All of the entries, apart from their pictures, are to be copied verbatim.

# [MATERIAL SHOWN]
-*-
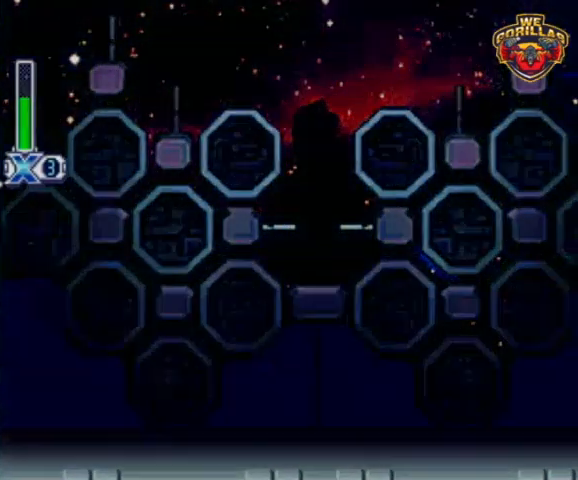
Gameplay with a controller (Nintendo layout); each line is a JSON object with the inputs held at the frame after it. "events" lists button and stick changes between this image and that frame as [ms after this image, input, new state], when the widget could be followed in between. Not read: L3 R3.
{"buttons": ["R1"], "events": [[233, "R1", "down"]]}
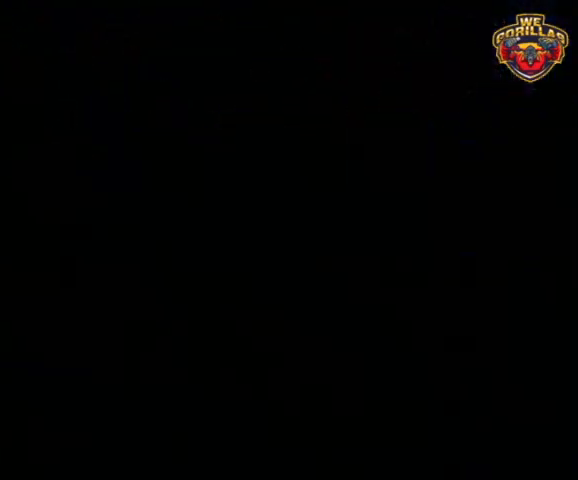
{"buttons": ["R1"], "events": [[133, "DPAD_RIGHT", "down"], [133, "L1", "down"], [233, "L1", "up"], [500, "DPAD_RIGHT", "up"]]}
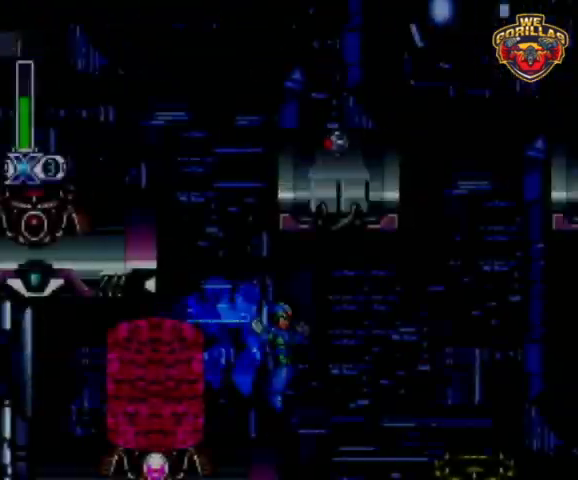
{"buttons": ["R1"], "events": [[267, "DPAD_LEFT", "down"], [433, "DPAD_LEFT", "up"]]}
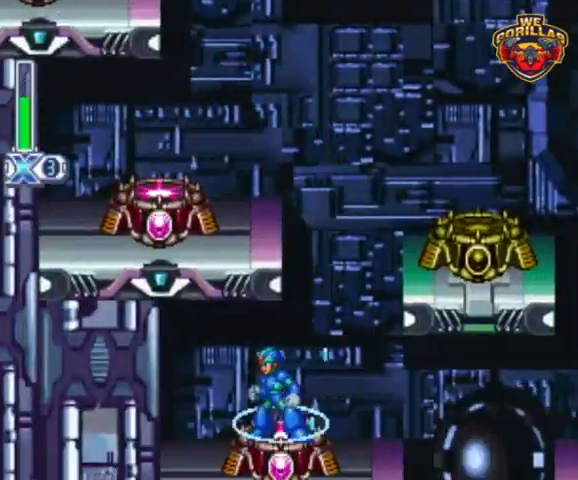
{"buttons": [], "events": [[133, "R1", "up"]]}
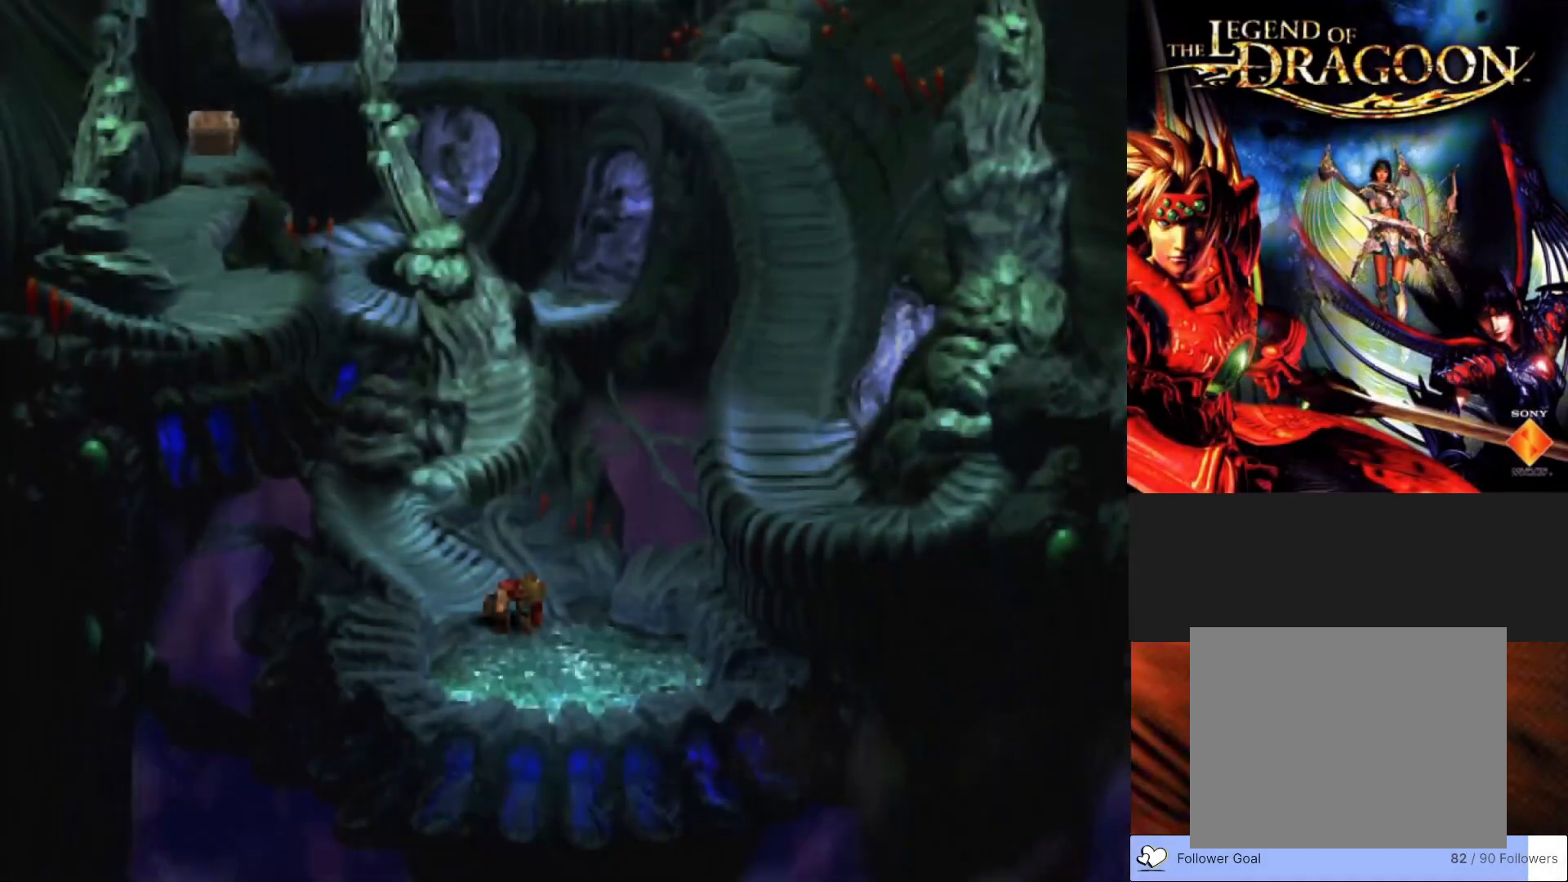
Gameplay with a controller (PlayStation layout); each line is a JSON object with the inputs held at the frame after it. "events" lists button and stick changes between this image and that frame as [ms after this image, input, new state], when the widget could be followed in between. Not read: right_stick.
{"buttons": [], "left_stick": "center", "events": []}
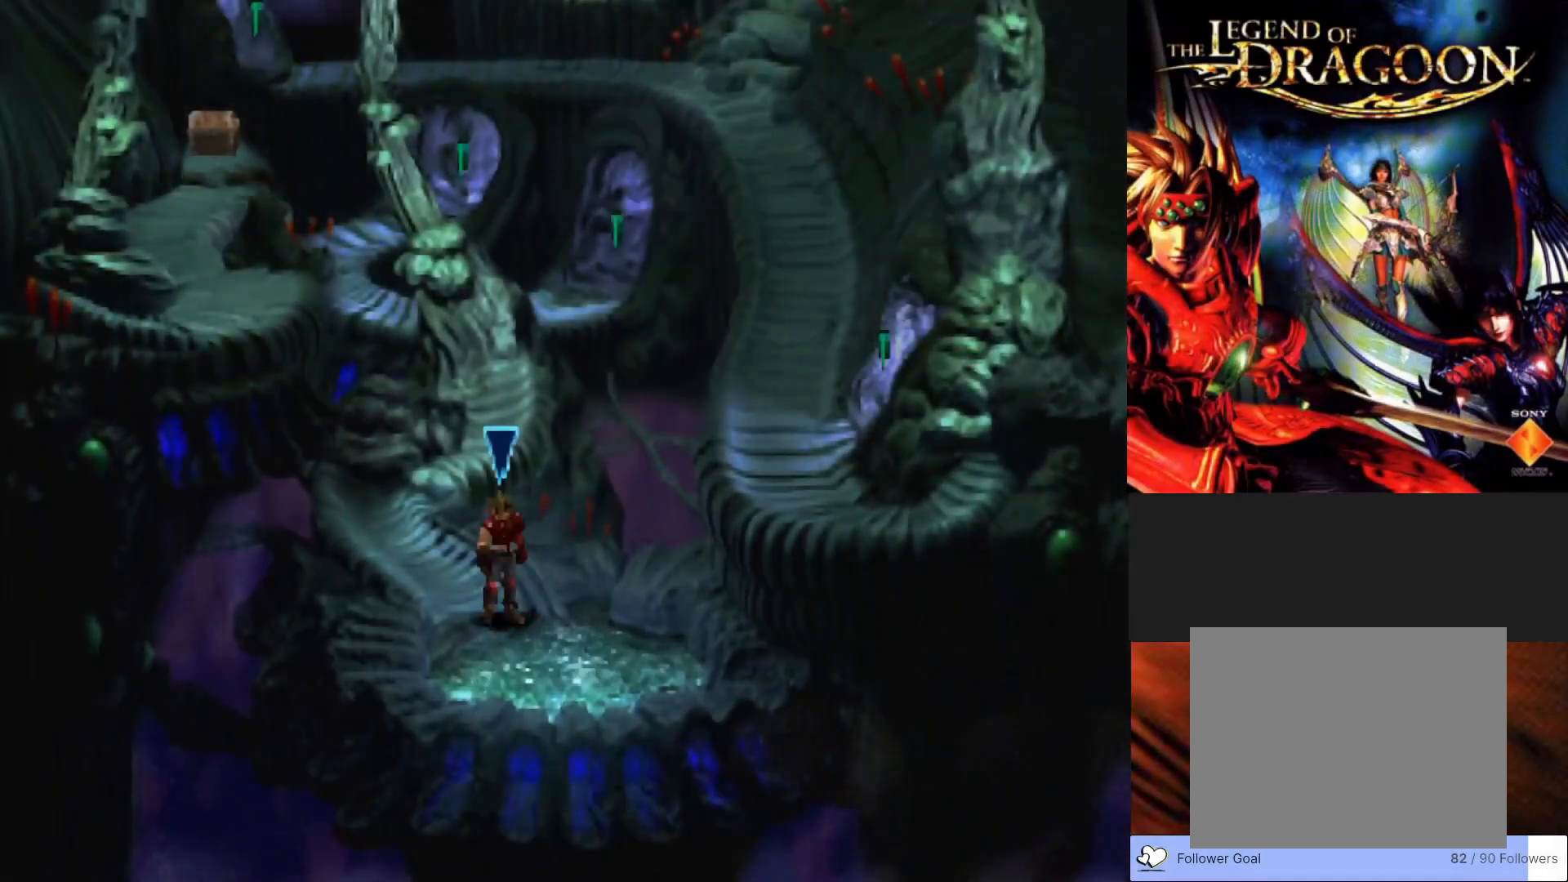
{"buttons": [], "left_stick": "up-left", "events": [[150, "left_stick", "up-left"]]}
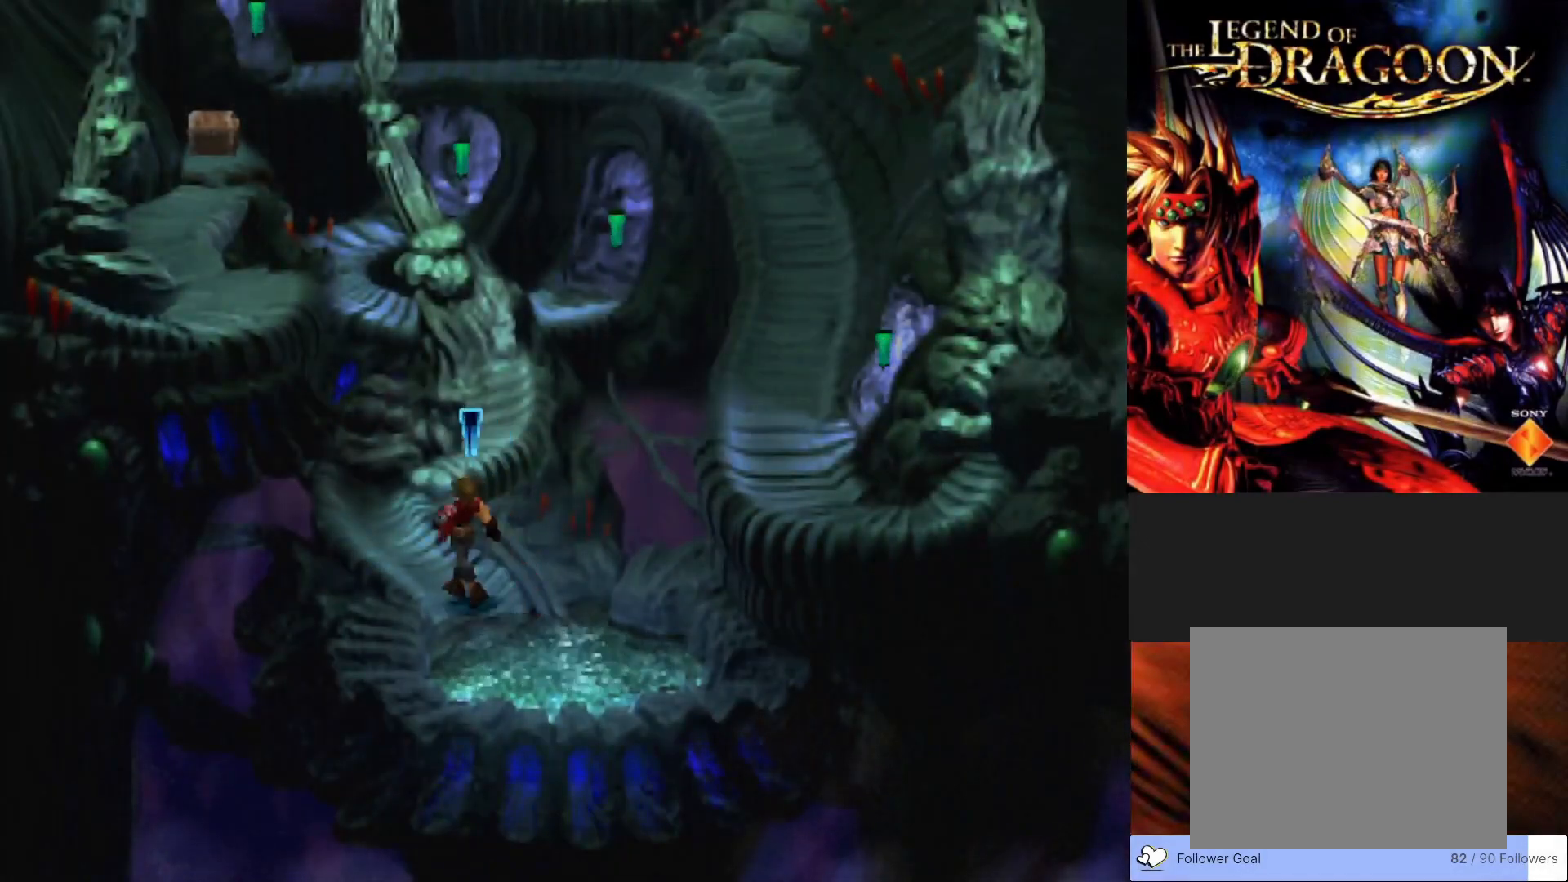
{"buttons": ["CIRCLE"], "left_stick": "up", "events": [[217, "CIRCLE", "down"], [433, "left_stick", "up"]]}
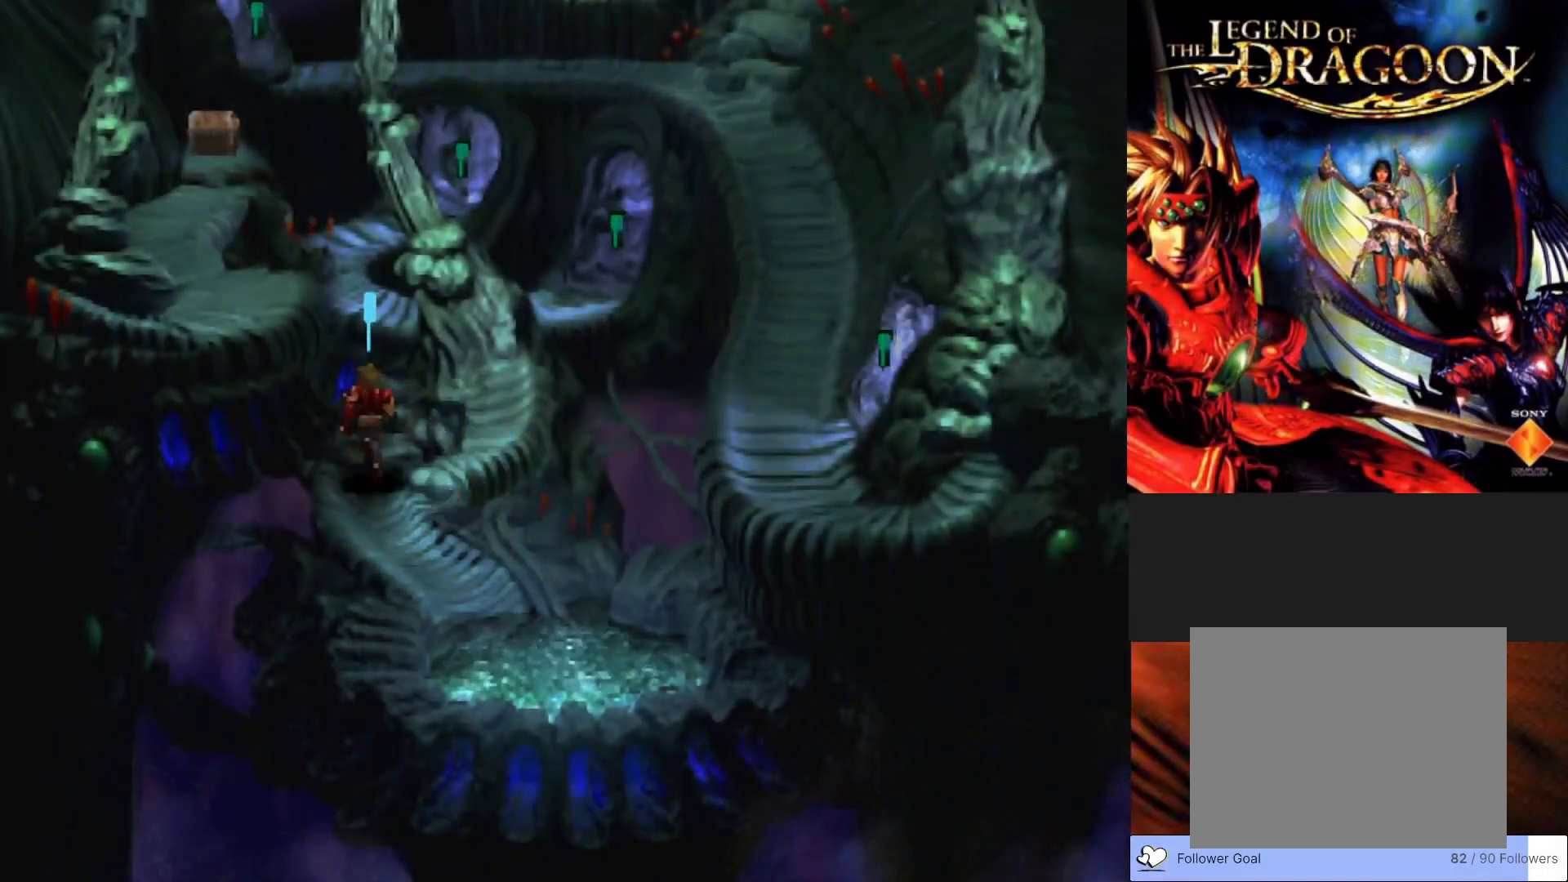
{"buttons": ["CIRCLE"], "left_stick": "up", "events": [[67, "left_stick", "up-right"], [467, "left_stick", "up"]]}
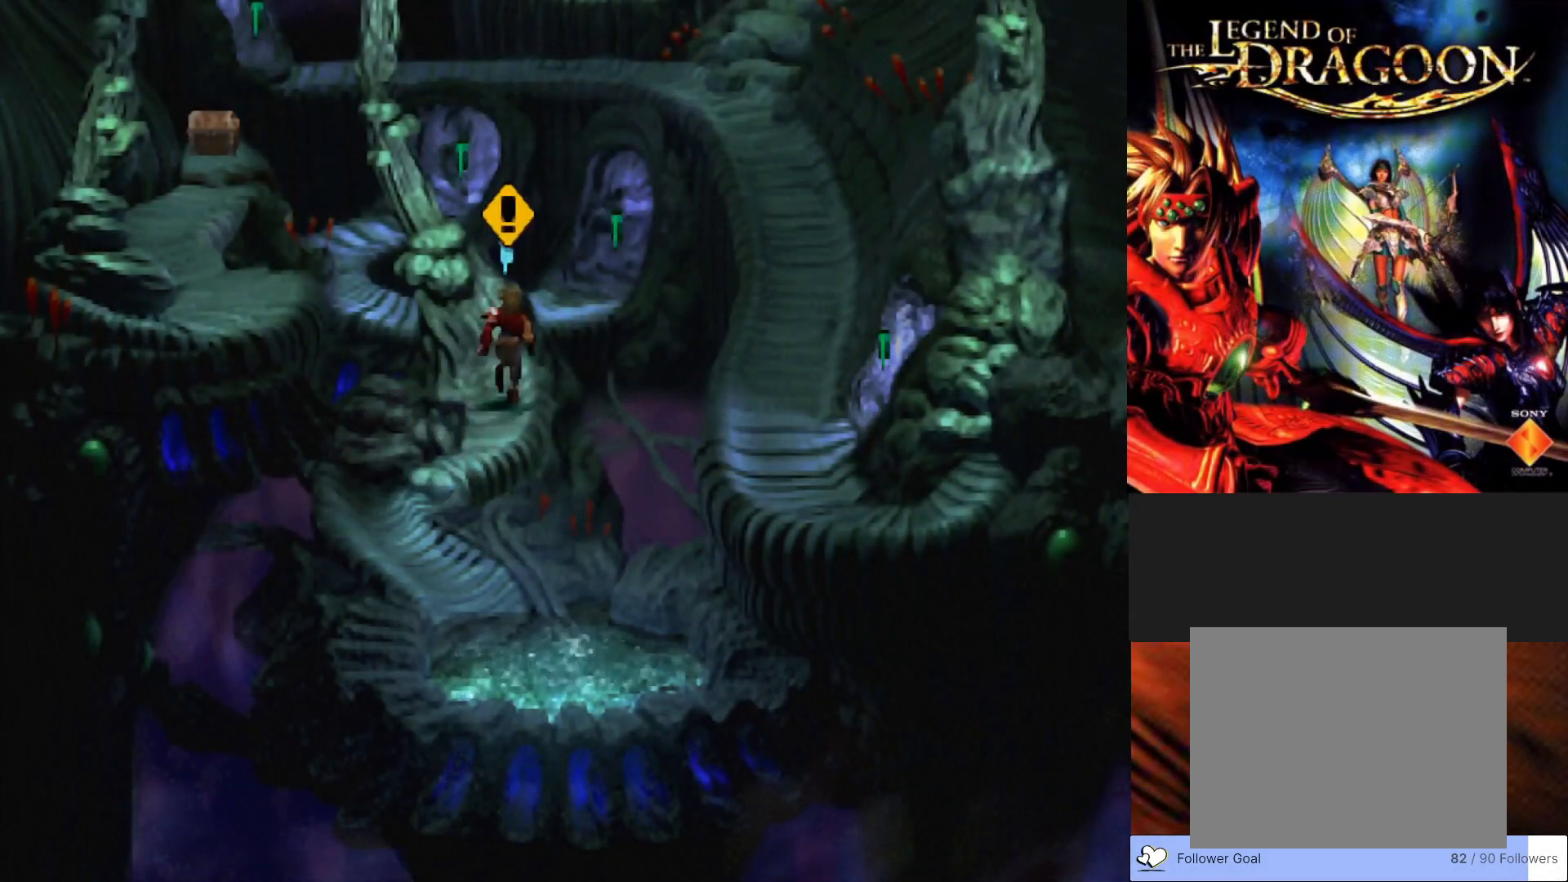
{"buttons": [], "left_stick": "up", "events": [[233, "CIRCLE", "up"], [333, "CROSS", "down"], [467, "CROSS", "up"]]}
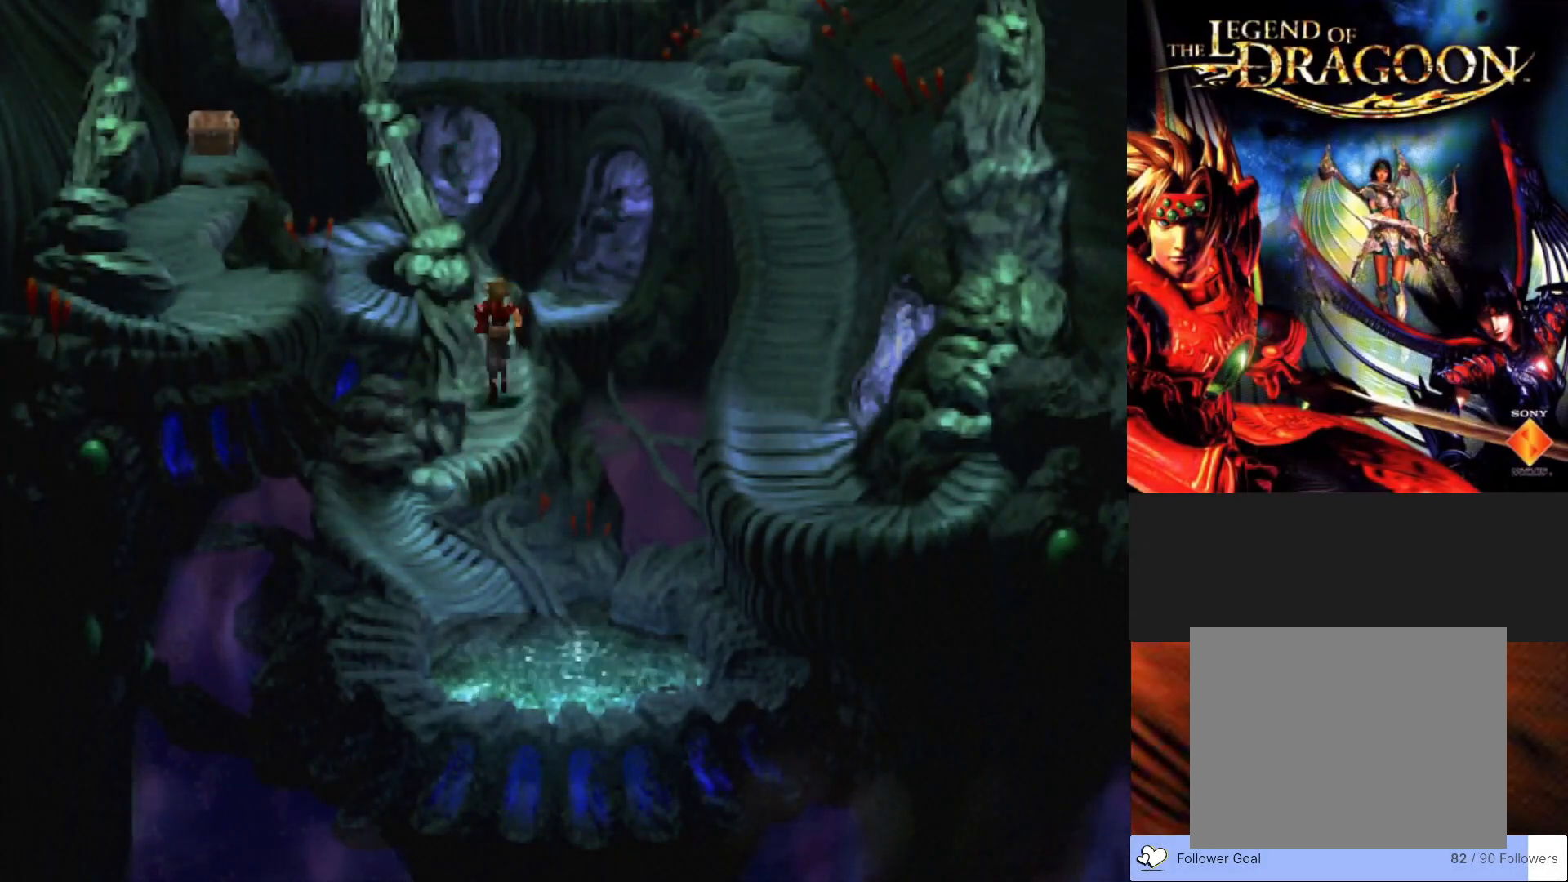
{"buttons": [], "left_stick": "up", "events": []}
-*-
# [EXERCISE RESULT]
Gameplay with a controller (Nintendo layout); each line is a JSON object with the inputs held at the frame after it. "events" lists button and stick changes between this image and that frame as [ms after this image, input, new state], when the widget could be followed in between. Not read: L3 R3.
{"buttons": ["R1"], "events": [[233, "R1", "down"]]}
{"buttons": ["R1"], "events": [[133, "DPAD_RIGHT", "down"], [133, "L1", "down"], [233, "L1", "up"], [500, "DPAD_RIGHT", "up"]]}
{"buttons": ["R1"], "events": [[267, "DPAD_LEFT", "down"], [433, "DPAD_LEFT", "up"]]}
{"buttons": [], "events": [[133, "R1", "up"]]}
Gameplay with a controller (PlayStation layout); each line is a JSON object with the inputs held at the frame after it. "events" lists button and stick changes between this image and that frame as [ms after this image, input, new state], when the widget could be followed in between. Not read: right_stick.
{"buttons": [], "left_stick": "center", "events": []}
{"buttons": [], "left_stick": "up-left", "events": [[150, "left_stick", "up-left"]]}
{"buttons": ["CIRCLE"], "left_stick": "up", "events": [[217, "CIRCLE", "down"], [433, "left_stick", "up"]]}
{"buttons": ["CIRCLE"], "left_stick": "up", "events": [[67, "left_stick", "up-right"], [467, "left_stick", "up"]]}
{"buttons": [], "left_stick": "up", "events": [[233, "CIRCLE", "up"], [333, "CROSS", "down"], [467, "CROSS", "up"]]}
{"buttons": [], "left_stick": "up", "events": []}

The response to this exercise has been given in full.